• 抜粋:
++++++

雨宮昭一の個人研究室

政治学と歴史学と地域の研究をしている雨宮昭一の備忘録です

対パンデミック、オーバーシュート「非常事態体制」を

 強風なのに桜の花がだんじて散らないのに驚いたりしているが、この数日の新型コロナウイルス感染者の急増にも驚いている。しかも検査が不十分なのでさらに感染者は多いはずである。 

 それゆえに日本全体としては感染爆発=オーバーシュートを遅らせるためにすぐに「非常事態体制」をつくるべきである。そのあと悪化しないならばレベルを下げていけばよい。すでに事態はは細菌学と経済学の段階から政治学、さらには行政学の段階に入っている。

++++++

• 記録データ:

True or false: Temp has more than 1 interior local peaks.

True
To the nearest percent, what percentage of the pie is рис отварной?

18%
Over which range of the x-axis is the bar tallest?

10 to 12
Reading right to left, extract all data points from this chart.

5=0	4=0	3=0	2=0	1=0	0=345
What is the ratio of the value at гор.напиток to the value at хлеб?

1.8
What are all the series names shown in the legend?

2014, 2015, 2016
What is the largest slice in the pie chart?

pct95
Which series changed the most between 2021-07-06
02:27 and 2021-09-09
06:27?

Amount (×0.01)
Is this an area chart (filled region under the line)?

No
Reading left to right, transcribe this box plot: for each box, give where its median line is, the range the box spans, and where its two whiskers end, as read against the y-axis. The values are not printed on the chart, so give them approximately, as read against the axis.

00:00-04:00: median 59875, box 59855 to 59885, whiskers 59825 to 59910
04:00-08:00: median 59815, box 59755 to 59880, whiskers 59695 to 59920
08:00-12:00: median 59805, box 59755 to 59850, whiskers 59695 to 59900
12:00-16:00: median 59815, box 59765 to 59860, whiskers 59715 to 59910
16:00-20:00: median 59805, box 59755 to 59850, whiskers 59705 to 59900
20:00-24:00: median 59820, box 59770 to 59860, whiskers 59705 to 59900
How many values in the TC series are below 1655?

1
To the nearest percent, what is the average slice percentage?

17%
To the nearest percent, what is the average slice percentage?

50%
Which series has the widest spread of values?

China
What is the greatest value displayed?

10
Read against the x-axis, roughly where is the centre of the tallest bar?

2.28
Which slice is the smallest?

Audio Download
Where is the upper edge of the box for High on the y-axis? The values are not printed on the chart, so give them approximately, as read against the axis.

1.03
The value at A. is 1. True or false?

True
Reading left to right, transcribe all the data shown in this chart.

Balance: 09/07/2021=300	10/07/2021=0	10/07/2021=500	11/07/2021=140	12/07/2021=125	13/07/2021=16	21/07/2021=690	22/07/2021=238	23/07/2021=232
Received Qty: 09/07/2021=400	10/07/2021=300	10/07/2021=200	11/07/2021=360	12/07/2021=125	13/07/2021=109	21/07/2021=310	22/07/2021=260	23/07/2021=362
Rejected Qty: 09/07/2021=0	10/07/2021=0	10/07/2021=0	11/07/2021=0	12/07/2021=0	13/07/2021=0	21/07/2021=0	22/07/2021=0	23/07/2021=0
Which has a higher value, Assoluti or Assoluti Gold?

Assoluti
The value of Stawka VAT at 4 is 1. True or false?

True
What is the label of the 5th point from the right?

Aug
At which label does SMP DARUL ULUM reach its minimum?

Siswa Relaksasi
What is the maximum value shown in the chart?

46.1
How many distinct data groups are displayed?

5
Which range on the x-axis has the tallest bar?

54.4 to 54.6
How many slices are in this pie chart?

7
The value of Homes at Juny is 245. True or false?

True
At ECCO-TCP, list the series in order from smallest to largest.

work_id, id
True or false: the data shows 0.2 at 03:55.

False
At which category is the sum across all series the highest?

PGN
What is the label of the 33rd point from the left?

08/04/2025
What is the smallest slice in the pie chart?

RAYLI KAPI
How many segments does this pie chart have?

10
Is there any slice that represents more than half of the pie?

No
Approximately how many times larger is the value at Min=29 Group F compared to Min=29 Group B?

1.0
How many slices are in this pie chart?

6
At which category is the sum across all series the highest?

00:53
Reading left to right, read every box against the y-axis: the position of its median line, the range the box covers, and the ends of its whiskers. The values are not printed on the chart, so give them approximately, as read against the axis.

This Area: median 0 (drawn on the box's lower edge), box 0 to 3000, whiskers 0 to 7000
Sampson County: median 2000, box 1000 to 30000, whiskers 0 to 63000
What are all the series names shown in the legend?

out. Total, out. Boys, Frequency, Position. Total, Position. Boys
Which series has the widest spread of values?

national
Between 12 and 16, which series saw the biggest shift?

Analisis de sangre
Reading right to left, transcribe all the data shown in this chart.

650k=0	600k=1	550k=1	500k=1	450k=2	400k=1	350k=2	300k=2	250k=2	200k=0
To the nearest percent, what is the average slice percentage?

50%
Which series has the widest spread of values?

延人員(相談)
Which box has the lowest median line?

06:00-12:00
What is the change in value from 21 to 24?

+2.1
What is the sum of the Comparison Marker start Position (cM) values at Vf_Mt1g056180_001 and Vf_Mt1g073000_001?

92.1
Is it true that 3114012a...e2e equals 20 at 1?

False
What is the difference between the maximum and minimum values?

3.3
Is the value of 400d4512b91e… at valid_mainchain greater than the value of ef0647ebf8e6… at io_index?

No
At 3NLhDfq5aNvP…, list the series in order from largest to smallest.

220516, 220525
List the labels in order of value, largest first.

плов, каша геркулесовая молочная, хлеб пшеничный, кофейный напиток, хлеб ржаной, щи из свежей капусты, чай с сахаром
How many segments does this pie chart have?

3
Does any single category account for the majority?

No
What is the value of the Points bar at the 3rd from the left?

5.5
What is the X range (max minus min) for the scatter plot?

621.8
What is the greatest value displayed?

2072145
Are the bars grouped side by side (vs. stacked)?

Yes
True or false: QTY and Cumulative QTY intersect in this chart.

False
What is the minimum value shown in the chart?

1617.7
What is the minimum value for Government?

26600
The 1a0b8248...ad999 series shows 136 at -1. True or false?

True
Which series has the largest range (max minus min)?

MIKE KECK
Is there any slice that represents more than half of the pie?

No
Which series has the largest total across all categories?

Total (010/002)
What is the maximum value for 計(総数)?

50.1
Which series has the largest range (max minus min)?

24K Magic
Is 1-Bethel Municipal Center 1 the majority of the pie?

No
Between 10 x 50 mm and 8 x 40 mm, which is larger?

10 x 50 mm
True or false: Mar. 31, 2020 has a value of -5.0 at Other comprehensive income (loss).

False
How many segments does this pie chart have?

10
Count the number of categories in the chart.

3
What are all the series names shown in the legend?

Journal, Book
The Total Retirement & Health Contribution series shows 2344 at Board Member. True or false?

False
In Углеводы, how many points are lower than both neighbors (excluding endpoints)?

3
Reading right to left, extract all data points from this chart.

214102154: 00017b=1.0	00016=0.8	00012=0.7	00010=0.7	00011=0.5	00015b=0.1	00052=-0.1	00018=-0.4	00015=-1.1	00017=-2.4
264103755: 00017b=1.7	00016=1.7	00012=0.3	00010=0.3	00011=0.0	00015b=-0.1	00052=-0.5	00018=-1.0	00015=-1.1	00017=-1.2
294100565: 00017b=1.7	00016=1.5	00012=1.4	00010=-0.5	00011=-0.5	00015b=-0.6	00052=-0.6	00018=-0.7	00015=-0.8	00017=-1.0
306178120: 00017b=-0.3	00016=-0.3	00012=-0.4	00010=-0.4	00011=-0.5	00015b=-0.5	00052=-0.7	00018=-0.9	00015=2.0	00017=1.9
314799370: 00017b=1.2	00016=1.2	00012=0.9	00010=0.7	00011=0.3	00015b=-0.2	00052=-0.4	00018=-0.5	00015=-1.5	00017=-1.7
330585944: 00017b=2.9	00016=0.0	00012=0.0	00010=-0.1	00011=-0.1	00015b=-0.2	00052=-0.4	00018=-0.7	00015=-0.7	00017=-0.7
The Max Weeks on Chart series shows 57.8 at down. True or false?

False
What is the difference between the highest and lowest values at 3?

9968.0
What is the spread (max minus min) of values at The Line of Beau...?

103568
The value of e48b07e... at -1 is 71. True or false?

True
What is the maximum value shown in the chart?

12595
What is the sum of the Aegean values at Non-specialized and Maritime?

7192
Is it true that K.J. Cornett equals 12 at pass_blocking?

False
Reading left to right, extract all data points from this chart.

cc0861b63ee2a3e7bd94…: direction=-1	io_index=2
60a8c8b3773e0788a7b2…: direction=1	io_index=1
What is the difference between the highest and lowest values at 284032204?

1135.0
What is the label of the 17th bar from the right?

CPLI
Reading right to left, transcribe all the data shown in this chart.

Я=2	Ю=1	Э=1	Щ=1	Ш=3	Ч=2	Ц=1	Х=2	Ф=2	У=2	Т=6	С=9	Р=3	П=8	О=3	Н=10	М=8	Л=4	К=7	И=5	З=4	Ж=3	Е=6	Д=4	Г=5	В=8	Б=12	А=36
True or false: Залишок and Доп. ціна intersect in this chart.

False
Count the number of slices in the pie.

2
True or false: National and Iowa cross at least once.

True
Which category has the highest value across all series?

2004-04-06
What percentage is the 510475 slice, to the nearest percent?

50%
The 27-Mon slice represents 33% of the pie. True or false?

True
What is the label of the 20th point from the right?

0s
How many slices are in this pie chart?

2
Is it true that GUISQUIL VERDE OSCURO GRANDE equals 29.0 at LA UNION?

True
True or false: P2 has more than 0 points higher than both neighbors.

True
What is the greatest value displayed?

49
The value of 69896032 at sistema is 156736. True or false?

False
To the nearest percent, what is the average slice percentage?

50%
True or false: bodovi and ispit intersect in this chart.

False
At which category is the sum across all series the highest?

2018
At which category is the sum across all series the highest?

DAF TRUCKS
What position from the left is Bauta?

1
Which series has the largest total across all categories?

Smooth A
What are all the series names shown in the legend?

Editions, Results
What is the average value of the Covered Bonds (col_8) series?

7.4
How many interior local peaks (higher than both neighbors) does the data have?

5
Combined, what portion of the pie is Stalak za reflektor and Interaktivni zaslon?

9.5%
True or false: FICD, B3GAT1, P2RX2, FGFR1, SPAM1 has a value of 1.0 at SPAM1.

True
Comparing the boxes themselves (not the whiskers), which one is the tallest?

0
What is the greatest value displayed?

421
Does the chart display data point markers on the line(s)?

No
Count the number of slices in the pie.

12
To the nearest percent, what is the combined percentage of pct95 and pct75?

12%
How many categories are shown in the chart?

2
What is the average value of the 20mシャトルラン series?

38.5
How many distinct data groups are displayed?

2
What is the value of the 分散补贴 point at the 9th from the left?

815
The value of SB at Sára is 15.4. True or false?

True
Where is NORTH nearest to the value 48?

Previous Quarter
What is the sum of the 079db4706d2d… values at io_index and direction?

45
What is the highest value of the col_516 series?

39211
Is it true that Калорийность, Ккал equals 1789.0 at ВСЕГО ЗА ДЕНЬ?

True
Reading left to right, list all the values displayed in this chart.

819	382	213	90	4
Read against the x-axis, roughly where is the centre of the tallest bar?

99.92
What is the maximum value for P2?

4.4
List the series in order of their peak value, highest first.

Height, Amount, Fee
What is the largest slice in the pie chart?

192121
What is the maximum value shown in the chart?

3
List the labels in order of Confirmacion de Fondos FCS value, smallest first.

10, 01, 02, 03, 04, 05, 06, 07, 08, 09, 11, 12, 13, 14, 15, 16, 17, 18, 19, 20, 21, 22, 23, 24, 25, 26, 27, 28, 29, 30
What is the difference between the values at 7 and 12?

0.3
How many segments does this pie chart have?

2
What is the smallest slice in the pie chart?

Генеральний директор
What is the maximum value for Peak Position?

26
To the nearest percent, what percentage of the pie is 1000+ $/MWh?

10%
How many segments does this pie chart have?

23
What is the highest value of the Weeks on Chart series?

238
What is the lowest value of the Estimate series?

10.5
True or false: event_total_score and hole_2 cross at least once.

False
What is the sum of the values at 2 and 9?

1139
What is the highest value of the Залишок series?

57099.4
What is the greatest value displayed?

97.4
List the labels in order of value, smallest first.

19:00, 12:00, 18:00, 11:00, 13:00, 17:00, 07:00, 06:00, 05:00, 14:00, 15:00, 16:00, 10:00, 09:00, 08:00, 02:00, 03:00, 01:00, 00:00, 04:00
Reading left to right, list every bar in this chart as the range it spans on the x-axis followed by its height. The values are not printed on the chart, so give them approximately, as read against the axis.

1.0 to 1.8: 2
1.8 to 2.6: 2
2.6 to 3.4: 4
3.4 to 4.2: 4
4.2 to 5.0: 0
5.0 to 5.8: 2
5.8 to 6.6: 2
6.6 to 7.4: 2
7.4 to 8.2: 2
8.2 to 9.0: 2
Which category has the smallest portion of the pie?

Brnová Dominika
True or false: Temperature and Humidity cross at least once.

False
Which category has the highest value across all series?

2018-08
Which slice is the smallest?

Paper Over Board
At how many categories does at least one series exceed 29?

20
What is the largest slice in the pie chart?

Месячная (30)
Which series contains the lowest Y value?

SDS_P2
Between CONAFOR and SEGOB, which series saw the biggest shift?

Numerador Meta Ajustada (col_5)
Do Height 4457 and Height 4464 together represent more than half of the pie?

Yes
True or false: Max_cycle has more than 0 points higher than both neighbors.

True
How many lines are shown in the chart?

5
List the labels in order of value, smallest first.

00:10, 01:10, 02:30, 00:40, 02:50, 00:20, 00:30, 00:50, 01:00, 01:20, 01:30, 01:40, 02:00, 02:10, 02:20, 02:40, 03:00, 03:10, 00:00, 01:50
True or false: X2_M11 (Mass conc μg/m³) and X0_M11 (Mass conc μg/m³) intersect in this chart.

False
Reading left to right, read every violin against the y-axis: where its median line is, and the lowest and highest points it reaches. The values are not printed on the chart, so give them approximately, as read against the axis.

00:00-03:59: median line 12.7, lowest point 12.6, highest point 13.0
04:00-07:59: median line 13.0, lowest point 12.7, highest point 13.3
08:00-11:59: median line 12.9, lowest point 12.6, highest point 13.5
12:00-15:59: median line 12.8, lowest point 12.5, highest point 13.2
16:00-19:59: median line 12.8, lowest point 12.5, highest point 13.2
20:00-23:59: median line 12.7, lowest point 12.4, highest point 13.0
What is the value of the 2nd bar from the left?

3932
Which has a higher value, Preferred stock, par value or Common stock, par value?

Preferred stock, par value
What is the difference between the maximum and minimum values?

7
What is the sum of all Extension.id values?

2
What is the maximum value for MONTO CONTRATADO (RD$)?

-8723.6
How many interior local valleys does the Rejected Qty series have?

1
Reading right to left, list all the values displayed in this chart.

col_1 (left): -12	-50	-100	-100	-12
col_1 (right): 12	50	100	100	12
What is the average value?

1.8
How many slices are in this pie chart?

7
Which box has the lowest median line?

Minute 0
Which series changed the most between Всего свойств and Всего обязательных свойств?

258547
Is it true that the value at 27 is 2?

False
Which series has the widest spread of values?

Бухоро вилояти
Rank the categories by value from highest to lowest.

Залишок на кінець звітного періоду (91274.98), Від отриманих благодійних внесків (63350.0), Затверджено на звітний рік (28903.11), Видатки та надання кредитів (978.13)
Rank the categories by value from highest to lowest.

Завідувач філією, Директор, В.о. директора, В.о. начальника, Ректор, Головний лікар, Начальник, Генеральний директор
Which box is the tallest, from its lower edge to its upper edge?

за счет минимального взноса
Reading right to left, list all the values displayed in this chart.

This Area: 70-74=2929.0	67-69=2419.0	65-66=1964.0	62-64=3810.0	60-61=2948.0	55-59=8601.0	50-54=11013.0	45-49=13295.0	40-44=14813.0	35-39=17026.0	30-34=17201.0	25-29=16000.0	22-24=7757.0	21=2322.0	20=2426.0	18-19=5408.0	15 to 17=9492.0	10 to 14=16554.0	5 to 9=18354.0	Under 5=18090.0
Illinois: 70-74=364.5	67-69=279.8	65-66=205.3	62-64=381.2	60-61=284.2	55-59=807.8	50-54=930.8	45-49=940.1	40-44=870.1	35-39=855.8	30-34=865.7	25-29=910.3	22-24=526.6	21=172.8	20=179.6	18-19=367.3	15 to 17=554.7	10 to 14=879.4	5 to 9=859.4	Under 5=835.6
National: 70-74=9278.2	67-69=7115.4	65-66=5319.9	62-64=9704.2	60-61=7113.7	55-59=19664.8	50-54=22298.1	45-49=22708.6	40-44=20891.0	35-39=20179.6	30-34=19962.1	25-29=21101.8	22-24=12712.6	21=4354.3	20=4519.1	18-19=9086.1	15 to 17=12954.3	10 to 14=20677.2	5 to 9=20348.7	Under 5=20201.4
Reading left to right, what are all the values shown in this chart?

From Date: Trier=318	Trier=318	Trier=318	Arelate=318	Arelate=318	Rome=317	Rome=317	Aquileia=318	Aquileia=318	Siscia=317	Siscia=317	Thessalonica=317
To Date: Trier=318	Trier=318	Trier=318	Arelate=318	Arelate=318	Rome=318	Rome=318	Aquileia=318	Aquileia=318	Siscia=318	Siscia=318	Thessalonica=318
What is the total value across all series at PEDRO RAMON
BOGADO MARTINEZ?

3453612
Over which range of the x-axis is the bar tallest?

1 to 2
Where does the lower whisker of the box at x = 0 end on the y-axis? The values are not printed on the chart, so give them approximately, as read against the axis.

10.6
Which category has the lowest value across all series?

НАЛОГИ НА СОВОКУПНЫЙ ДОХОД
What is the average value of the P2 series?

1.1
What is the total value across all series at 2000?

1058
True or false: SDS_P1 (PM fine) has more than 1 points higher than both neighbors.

++++++

• 実施事項:
A) 次の各記述が抜粋の内容と一致するかどうかを判定し、それぞれ「はい」か「いいえ」で答え、判断の根拠となる抜粋中の語句を正確に引用してください。(i) 検査は十分に行われていると述べている。(ii) その後悪化しなければレベルを下げていけばよいと述べている。(iii) 日本全体としてすぐに「非常事態体制」をつくるべきだと述べている。
B) 抜粋のうち、「政治学と歴史学と地域の研究をしている雨宮昭一の備忘録です」から「は行政学の段階に入っている。」までの部分を、末尾の語句も含めて一字一句たがえずに書き写してください。

• 期待される結果:
A)
(i) いいえ。「検査が不十分なので」
(ii) はい。「そのあと悪化しないならばレベルを下げていけばよい」
(iii) はい。「すぐに「非常事態体制」をつくるべきである」

B)
政治学と歴史学と地域の研究をしている雨宮昭一の備忘録です

対パンデミック、オーバーシュート「非常事態体制」を

 強風なのに桜の花がだんじて散らないのに驚いたりしているが、この数日の新型コロナウイルス感染者の急増にも驚いている。しかも検査が不十分なのでさらに感染者は多いはずである。 

 それゆえに日本全体としては感染爆発=オーバーシュートを遅らせるためにすぐに「非常事態体制」をつくるべきである。そのあと悪化しないならばレベルを下げていけばよい。すでに事態はは細菌学と経済学の段階から政治学、さらには行政学の段階に入っている。